Science Class and the Star Walk iPad App - dummies

Science Class and the Star Walk iPad App

The best science apps created for the iPad are those geared toward the teaching of astronomy and celestial exploration. With the Star Walk iPad app, science students can use the iPad’s built-in accelerometer and GPS information system to simply point to the sky to obtain vast updated information about where they are looking.

In this activity, science students use the Star Walk iPad app to explore the sky for recognizable celestial objects and identify them.

Exploring celestial mysteries
Submitted by Dr. Randy Yerrick, professor of science education, State
University of New York at Buffalo
Grade level 4th- to 12th-grade astronomy
Objectives Navigate the sky for recognizable celestial objects; identify
and name constellations, stars, galaxies, and planets.
Apps/tools iPad 2 (or higher), iOS 5.1 (or higher), Star Walk app
Materials needed n/a

With the Star Walk iPad app, celestial navigation is made simple through the interactive interfaces that allow the user to turn on and off the available layers of information when pointing at the night sky.

### Record excerpts
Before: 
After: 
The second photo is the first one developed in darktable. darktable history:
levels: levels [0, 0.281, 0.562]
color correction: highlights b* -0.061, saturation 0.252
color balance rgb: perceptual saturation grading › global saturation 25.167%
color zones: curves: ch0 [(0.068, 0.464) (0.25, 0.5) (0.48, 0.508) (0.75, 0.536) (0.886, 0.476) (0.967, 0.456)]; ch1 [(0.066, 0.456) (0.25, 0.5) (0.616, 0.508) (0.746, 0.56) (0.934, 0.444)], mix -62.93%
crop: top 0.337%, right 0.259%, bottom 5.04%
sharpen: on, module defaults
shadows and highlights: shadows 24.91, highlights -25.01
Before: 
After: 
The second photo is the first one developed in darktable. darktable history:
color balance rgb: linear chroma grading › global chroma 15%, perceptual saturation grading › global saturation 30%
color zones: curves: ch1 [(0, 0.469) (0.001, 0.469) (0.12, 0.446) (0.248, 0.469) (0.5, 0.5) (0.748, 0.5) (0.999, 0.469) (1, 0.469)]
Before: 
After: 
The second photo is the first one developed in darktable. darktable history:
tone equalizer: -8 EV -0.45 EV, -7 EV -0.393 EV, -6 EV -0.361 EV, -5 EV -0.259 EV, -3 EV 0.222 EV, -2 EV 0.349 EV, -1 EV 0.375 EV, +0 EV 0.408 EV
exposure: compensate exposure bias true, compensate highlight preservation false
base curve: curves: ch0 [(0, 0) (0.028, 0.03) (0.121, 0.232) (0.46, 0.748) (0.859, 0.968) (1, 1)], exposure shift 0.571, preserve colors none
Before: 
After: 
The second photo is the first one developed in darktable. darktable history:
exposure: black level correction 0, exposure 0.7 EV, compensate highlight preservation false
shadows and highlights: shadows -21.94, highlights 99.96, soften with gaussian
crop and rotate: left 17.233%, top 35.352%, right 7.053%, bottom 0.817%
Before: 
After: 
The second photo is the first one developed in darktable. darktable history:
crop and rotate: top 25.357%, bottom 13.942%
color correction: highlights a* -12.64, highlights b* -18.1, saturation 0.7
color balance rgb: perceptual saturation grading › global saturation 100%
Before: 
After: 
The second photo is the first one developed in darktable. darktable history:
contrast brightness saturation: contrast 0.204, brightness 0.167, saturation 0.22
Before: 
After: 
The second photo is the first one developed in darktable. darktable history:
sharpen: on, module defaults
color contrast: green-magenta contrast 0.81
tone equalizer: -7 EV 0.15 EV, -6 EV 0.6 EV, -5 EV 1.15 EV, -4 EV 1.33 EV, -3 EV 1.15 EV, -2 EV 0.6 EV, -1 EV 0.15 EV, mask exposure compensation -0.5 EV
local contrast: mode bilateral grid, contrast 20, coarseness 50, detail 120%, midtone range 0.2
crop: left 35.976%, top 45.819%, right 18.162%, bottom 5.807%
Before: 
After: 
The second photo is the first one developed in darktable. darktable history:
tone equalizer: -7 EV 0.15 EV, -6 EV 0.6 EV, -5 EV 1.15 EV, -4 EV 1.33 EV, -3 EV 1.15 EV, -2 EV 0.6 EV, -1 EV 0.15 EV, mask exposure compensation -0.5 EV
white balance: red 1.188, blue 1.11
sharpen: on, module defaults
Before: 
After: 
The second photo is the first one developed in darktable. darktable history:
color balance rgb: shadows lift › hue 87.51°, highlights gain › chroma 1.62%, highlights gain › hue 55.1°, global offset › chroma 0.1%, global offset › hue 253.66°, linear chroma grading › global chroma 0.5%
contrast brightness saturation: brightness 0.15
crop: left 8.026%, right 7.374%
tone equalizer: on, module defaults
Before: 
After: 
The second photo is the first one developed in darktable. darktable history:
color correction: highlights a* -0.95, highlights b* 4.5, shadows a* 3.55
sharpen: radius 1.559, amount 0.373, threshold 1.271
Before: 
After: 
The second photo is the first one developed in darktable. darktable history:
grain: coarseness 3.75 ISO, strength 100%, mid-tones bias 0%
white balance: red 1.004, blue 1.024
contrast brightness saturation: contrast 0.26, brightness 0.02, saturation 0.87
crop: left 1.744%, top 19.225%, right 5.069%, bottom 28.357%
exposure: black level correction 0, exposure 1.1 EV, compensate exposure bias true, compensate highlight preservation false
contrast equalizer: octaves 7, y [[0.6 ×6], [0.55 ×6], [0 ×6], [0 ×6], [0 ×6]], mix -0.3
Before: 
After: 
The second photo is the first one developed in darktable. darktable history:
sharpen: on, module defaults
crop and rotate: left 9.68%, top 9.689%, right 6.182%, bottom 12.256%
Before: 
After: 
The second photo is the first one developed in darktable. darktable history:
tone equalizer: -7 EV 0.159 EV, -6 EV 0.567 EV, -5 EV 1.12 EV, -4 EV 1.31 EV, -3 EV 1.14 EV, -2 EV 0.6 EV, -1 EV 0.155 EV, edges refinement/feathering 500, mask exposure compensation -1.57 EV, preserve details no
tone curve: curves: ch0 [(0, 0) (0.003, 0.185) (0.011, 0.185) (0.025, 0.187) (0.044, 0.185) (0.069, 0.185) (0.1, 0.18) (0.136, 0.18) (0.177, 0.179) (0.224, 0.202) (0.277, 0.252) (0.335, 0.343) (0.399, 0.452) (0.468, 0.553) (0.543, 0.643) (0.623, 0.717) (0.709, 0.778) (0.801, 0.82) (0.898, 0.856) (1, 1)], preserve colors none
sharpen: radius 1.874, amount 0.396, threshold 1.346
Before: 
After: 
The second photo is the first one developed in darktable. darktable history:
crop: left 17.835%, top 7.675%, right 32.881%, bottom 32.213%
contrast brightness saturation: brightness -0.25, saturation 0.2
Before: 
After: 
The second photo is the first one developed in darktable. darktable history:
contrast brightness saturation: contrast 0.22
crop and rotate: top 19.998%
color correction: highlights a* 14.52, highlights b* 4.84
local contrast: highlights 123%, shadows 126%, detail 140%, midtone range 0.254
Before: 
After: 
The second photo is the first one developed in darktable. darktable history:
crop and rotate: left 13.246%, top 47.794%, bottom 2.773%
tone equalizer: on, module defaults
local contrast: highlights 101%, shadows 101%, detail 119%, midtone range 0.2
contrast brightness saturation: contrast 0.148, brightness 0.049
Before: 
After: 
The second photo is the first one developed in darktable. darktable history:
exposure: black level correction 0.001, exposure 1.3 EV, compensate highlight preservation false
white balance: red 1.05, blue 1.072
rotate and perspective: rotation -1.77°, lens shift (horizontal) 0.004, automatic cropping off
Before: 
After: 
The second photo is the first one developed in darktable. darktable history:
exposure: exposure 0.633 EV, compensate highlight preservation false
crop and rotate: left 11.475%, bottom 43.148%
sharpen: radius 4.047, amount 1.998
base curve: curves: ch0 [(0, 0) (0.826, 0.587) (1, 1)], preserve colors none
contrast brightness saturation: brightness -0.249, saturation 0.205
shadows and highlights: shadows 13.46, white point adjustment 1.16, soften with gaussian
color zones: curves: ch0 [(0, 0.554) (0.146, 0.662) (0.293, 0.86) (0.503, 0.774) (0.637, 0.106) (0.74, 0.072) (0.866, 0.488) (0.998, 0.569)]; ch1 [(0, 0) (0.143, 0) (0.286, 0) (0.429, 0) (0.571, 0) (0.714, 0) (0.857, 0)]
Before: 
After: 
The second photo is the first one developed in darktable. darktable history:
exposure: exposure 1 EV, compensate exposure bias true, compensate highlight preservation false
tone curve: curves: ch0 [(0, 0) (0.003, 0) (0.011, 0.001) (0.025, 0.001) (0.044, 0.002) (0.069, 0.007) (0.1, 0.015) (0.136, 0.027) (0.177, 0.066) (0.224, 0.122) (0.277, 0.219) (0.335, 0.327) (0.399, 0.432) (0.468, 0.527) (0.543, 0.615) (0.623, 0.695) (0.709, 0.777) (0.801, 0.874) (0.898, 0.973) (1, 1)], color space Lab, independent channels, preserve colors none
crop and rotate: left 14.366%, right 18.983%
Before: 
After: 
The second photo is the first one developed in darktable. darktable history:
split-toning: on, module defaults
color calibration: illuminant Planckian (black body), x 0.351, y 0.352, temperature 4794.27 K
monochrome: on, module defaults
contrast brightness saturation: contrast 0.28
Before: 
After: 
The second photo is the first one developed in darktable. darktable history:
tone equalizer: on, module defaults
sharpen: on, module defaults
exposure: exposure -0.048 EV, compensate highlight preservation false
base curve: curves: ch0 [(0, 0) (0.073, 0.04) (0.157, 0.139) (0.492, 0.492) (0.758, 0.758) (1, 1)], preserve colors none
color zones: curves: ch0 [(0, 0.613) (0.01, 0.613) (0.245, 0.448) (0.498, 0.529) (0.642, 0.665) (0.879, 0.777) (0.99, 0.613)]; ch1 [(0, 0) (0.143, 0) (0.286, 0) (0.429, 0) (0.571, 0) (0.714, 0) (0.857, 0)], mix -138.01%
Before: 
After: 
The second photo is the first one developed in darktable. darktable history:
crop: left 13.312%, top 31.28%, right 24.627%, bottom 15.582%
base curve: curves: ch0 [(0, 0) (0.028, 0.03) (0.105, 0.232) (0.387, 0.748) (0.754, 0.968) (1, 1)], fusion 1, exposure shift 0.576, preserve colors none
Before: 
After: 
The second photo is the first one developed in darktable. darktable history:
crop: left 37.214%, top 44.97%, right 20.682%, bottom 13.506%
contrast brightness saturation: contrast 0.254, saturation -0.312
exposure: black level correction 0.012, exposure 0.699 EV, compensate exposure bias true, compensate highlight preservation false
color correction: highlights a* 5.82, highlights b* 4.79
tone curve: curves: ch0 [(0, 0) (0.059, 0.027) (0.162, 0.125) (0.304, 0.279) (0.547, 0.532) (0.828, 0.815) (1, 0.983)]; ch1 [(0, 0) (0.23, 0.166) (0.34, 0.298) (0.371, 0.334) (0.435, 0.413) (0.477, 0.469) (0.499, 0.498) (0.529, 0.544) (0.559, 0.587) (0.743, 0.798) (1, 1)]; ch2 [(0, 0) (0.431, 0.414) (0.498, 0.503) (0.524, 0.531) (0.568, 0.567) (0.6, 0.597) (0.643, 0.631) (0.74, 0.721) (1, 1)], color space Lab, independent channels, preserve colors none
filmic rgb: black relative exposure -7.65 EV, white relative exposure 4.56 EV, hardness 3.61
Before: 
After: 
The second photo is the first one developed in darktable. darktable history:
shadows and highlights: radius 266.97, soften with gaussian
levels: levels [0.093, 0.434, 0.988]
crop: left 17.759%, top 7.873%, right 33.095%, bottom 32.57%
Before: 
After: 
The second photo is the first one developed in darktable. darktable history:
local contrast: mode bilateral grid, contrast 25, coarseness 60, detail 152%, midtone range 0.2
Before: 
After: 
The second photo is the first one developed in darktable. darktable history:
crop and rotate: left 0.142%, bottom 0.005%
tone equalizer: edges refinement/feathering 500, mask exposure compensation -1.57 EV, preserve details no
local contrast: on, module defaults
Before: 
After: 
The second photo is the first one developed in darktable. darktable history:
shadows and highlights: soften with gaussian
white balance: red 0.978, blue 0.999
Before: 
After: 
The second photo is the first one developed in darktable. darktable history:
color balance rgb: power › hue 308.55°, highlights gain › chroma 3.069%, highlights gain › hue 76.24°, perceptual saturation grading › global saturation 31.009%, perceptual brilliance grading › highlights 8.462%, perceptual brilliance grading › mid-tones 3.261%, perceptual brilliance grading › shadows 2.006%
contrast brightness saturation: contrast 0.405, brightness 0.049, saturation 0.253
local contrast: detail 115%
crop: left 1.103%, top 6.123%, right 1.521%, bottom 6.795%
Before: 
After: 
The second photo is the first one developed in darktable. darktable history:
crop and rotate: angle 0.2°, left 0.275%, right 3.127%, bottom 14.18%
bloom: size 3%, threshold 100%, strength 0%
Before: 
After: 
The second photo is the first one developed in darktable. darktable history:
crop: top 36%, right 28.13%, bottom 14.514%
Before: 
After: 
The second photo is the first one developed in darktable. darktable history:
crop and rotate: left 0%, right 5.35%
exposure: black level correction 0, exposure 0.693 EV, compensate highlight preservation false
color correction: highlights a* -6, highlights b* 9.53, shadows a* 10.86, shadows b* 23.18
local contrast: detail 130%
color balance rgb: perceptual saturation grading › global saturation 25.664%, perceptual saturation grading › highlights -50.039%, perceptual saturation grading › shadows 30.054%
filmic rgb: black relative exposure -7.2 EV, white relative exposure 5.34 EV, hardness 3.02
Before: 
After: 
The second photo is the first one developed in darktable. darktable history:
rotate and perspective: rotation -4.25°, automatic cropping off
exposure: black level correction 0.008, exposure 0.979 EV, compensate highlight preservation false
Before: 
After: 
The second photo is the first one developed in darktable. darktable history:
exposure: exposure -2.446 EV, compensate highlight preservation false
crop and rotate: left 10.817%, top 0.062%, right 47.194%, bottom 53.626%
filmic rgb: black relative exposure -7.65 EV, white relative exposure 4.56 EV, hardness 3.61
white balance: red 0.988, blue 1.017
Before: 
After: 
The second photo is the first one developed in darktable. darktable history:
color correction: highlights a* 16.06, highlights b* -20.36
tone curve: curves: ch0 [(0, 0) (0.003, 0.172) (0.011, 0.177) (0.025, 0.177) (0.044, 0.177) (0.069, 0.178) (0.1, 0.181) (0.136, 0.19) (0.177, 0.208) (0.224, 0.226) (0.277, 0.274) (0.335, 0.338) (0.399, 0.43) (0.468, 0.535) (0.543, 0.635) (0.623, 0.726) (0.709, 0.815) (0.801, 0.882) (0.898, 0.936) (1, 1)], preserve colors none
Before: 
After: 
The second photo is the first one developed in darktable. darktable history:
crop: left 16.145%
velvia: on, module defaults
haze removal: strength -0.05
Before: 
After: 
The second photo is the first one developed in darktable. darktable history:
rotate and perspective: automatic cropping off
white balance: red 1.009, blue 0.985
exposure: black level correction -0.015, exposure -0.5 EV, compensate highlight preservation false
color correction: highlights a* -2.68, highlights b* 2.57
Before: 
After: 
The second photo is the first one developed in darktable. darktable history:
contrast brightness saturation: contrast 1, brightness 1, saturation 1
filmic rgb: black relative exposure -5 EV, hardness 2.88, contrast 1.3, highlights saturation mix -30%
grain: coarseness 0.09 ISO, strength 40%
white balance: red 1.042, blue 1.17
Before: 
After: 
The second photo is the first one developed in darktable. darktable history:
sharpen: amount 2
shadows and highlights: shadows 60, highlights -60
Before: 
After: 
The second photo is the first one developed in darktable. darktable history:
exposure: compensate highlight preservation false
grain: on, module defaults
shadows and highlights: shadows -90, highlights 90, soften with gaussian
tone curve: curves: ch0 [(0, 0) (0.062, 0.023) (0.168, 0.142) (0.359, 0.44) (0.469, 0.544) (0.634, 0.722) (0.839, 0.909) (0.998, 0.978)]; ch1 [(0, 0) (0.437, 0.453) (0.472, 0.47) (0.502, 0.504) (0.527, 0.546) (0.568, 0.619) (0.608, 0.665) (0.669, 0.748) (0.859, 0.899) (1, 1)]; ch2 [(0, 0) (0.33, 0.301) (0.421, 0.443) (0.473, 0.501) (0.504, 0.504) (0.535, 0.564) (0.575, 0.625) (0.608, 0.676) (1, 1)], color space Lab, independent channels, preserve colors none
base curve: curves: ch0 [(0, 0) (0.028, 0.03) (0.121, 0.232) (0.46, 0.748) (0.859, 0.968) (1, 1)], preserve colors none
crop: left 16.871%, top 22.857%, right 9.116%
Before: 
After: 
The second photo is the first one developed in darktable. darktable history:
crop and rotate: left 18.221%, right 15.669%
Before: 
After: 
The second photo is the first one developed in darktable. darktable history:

### Instructions for the task
Write the next part of the article on using the Star Walk iPad app in science class, picking up after its final sentence. The listing has nothing to do with the article on the Star Walk iPad app.

### Result for this task
Teaching with the Star Walk app can be as easy as taking an independent evening stroll with the self-lit app in hand and noting the relative positions of the objects in the sky. At the same time, this app adds a robust environment to explore important questions such as

  • Does the sun really rise in the east?

    • Does that ever change?

  • Where do all the planets appear in the sky?

    • How can you tell a planet from a star or galaxy?

  • Can people in the Southern Hemisphere see the same stars as people in the Northern, Eastern, or Western hemispheres?

  • Where do stars go during the day?

The power of this app can be seen in a very simple activity for children up through adulthood. Ask students, “How many planets are there? More important, how do you know?”

Have students point out any objects in the sky that they think are planets, and before they use Star Walk, ask them to point to any they can see. Ask them to draw where those objects would appear at night, and explain what they would look like.